Grand marcheur, historien, journaliste, Antoine de Baecque a décidé de cheminer, à pied, le long de la draille qu’empruntaient bergers et moutons, d’Arles, dans les Bouches-du-Rhône jusqu’à l’Italie… Et en a fait un livre : Carnets de Routo (Arthaud). En le lisant, on marche avec lui, pendant 520 kilomètres, sur les anciens sentiers de la transhumance estivale, disparue dans les années 1950, au cœur d’un paysage que le passage des moutons a façonné.
Pourquoi la Routo ? Parce que les grands transhumants quittaient au printemps les plaines de Provence pour far la Routo, en occitan, pour “faire la route”. La Routo, c’est aussi le nom choisi pour cet itinéraire de randonnée qui vient juste d’être homologué GR (“sentier de grande randonnée”) par la Fédération française de randonnée pédestre : c’est le GR 69.

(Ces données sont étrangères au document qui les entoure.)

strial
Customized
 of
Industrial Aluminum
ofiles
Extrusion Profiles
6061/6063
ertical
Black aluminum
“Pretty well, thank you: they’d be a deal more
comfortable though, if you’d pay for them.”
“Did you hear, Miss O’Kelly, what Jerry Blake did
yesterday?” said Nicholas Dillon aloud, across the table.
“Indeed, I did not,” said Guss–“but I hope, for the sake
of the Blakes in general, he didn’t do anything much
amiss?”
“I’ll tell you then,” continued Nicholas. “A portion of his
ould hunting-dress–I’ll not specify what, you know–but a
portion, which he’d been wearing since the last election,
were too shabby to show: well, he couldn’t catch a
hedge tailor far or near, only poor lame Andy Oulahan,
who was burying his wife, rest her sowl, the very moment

“Ce chemin […] traverse les plaines de Provence, à partir de la Crau, et monte progressivement aux plateaux hauts provençaux, sous la Sainte-Victoire, vers Valensole, à 800 mètres d’altitude, avant, par le vallon de Saint-Jeannet, d’atteindre Digne, préfecture endormie sous la chaleur de l’été », écrit Antoine de Baecque. « Puis le sentier passe par trois cols principaux, le Labouret, le Bernardez, le Restefond, monte raide avant de baigner les alpages d’estive, entre 2 000 et 2 500 mètres, où près de trois cent mille bêtes se retrouvent entre juin et octobre. Il s’agit toujours du plus important lieu d’arrivée de transhumance en Europe. La présence des moutons est une réalité concrète des Alpes du Sud, hier comme aujourd’hui. Ce moutonnement des troupeaux le long des pentes, vaste mouvement qui bat au rythme des saisons, est comme la respiration de la montagne”.
Cet itinéraire de randonnée est le fruit de dix ans de travail, notamment porté par la Maison de la Transhumance. Un des projets en cours est de produire des vêtements sportifs en laine locale !

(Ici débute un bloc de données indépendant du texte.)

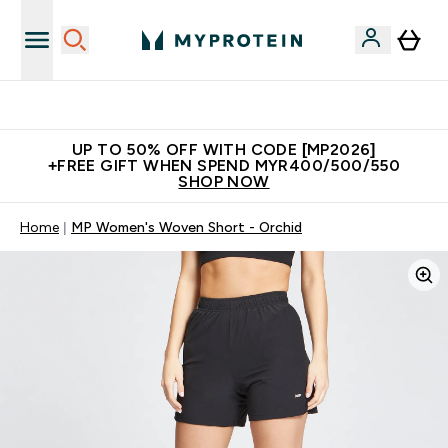
Unrivalled British Quality
UP TO 50% OFF WITH CODE [MP2026]
+FREE GIFT WHEN SPEND MYR400/500/550
SHOP NOW
Home
MP Women's Woven Short - Orchid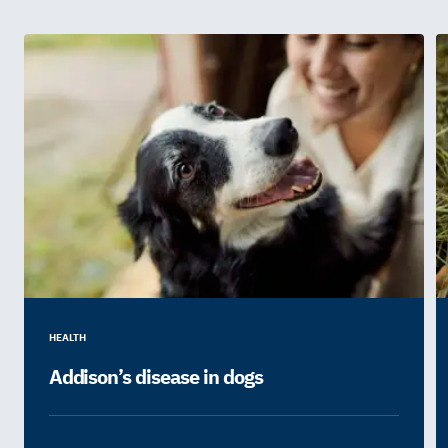
HEALTH
Addison’s disease in dogs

Voici la bande-annonce d’un documentaire sur la Routo :
Petit lexique de la Routo
La transhumance : l’étymologie du terme « transhumance » révèle deux données: « trans » (au-delà) et « humus » (le pays). Soit un parcours qui conduit au-delà du territoire d’origine. Ce déplacement saisonnier de troupeaux entre les pâturages d’hiver et les pâturages d’été, le long des routes migratoires en Méditerranée et dans les Alpes, a été inscrite sur la liste représentative du patrimoine culturel immatériel de l’humanité en décembre 2019.
La draille ou carraire : chemin rural destiné au passage des troupeaux transhumants (historiquement).
Le pastre : berger.
Le patou : le Montagne des Pyrénées est un chien de protection du troupeau contre toute intrusion.
La sonnaille : cloche forgée ou formée de plaques de tôle attachée au collier des bêtes permettant de les repérer.